JAPAN'S "SWING TO THE RIGHT”

 

Kanto Earthquake and Fire of September 1, 1923: a disaster that destroyed half of Tokyo, most of Yokohama, and took 130,000 lives

 

Zaibatsu (Japanese: "wealthy clique"): large pre-WWII capitalist cartels in Japan, organized around a single family. Mitsubishi, formed in 1873 by Iwasaki Yataro, as such an enterprise.

 

Yoshino Sakuzo (1878-1933):  Christian Socialist politician and educator who led efforts to democratize aspects of the Japanese political order during the early part of the 20th century.  Although many of his students became Marxists, the majority of Japan's intellectuals did not lend support to Yoshino's overtly Marxist ideas.

 

Minponshugi ("people as the base"-ism): Yoshino's notion that the needs of the people ought to form the foundation of all government service.

 

Kokusai:  a rightist “national polity” shaped by the directives of the emperor.

 

Kita Ikki (1883-1937): former socialist, political writer and co-founder of the

influential nationalistic Yuzonsha (Society for the Preservation of the National Essence) in 1919. Kita was executed in 1937 in the aftermath of the February 26, 1936 coup attempt in Tokyo.

 

Kwantung Army: Japanese military units occupying the Kwantung (Liaodong)
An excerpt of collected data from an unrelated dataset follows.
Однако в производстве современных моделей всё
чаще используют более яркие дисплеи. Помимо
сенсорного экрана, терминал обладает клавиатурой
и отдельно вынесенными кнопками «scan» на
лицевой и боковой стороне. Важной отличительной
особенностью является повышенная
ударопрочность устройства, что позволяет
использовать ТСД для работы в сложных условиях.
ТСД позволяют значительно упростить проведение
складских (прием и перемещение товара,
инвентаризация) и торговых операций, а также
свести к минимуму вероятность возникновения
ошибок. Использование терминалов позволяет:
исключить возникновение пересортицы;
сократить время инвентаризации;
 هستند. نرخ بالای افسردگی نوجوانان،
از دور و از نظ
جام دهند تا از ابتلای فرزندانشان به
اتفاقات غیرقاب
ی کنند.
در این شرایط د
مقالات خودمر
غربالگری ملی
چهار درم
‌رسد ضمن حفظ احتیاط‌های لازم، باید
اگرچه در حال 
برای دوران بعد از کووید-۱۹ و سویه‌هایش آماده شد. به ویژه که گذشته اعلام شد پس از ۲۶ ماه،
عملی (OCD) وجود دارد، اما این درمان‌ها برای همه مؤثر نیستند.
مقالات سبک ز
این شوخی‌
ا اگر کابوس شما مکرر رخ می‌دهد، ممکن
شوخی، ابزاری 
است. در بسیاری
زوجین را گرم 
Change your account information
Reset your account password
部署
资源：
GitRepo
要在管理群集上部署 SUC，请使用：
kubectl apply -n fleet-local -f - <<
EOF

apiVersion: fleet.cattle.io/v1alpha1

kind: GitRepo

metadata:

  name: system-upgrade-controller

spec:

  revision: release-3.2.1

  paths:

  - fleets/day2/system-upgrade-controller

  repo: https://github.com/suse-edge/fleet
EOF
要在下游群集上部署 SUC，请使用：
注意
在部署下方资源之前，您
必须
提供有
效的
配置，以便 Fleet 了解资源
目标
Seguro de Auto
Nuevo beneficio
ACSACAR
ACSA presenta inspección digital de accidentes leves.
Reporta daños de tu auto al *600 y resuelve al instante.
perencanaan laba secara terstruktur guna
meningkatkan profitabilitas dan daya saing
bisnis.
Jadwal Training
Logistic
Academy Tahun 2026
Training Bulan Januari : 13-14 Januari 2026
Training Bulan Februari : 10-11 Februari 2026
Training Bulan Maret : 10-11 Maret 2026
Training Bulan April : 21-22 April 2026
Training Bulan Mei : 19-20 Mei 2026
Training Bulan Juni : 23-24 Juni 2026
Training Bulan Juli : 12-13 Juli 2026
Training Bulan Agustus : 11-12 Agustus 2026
Peninsula and protecting the South Manchurian Railway zone, which were shaped by a core of rightwing expansionist-minded young officers.  These young soldiers provoked the first shots of WWII in Asia.

 

OUTBREAK OF WWII

 

Marco Polo Bridge Incident (July 7, 1937): first shots of WWII, involving a skirmish between Chinese and Japanese troop 10 miles north of Beijing.

 

Rape of Nanjing (Dec. 1937- Feb. 38): Japanese military assault on Chinese civilians left behind in the KMT retreat.  In the raping and looting that followed, between 40,000 and 300,000 civilians were killed. The city remained the site a puppet regime until Japan's defeat in 1945.

 

Battle of Midway (June 4, 1942): decisive naval battle that became known as the turning point in the Pacific during WWII.